**Auszug:**
▼

Das Familiengericht darf die Unterbringung des Kindes im Heim nicht allein deshalb anordnen, wenn eine betreuende Mutter ihr Kind dahin beeinflusst, dass es den nicht betreuenden Vater nicht mehr sehen möchte und es deswegen zu einem Kontaktabbruch kommt. So entschied das Oberlandesgericht Frankfurt (Az. 7 UF 46/23).
Die von dem Kind empfundene Ablehnung des nicht betreuenden Elternteils könne – wenn überhaupt – durch eine Heimunterbringung nicht ohne gravierende Verletzung des Grundrechts des Kindes auf freie Persönlichkeitsentwicklung überwunden werden. Die negativen Folgen dieser Grundrechtsverletzung würden im Streitfall das berechtigte Umgangsinteresse des Vaters überwiegen. Eine Maßnahme, mit der ein Kind über eine Heimunterbringung dazu gebracht werden soll, gegen seinen Willen in den Haushalt desjenigen Elternteiles zu wechseln, zu dem es aktuell jeden Kontakt ablehnt, ist daher nicht rechtmäßig.

▲

**Eingabedaten:**

▼

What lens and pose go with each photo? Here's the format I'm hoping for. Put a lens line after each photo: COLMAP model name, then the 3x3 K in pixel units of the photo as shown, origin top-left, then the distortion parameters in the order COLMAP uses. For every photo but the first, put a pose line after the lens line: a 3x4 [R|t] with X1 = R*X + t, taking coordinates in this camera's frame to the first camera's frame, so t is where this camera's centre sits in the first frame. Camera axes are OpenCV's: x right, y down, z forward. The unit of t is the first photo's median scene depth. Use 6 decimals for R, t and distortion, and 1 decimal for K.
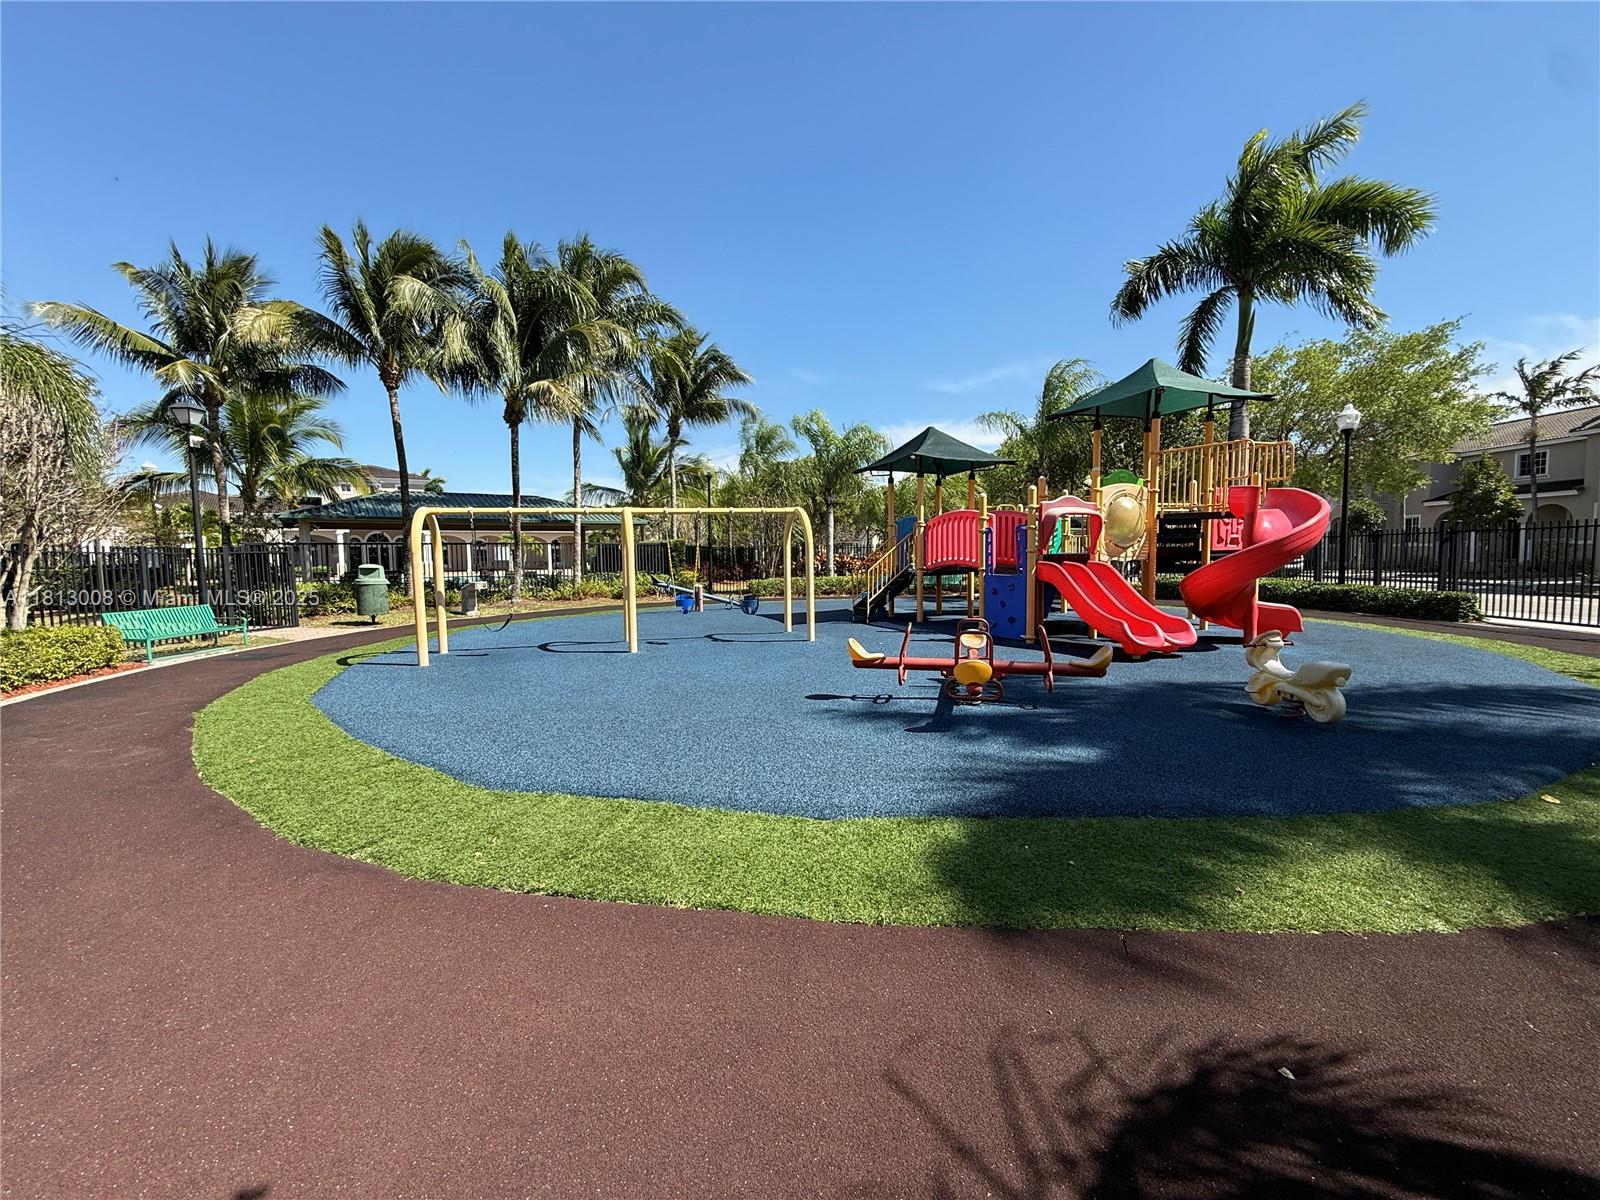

▲

**Aufgabe 1:** Übersetze den Satz „Die negativen Folgen dieser Grundrechtsverletzung würden im Streitfall das berechtigte Umgangsinteresse des Vaters überwiegen.“ aus dem Auszug ins Englische.
**Aufgabe 2:** Gib den Auszug von „Die von dem“ bis „daher nicht rechtmäßig.“ wortgetreu wieder.
Die Daten stammen aus einer anderen Quelle.

**Deine Antwort 1:** In the case at hand, the negative consequences of this violation of fundamental rights would outweigh the father's legitimate interest in contact.

**Deine Antwort 2:**
Die von dem Kind empfundene Ablehnung des nicht betreuenden Elternteils könne – wenn überhaupt – durch eine Heimunterbringung nicht ohne gravierende Verletzung des Grundrechts des Kindes auf freie Persönlichkeitsentwicklung überwunden werden. Die negativen Folgen dieser Grundrechtsverletzung würden im Streitfall das berechtigte Umgangsinteresse des Vaters überwiegen. Eine Maßnahme, mit der ein Kind über eine Heimunterbringung dazu gebracht werden soll, gegen seinen Willen in den Haushalt desjenigen Elternteiles zu wechseln, zu dem es aktuell jeden Kontakt ablehnt, ist daher nicht rechtmäßig.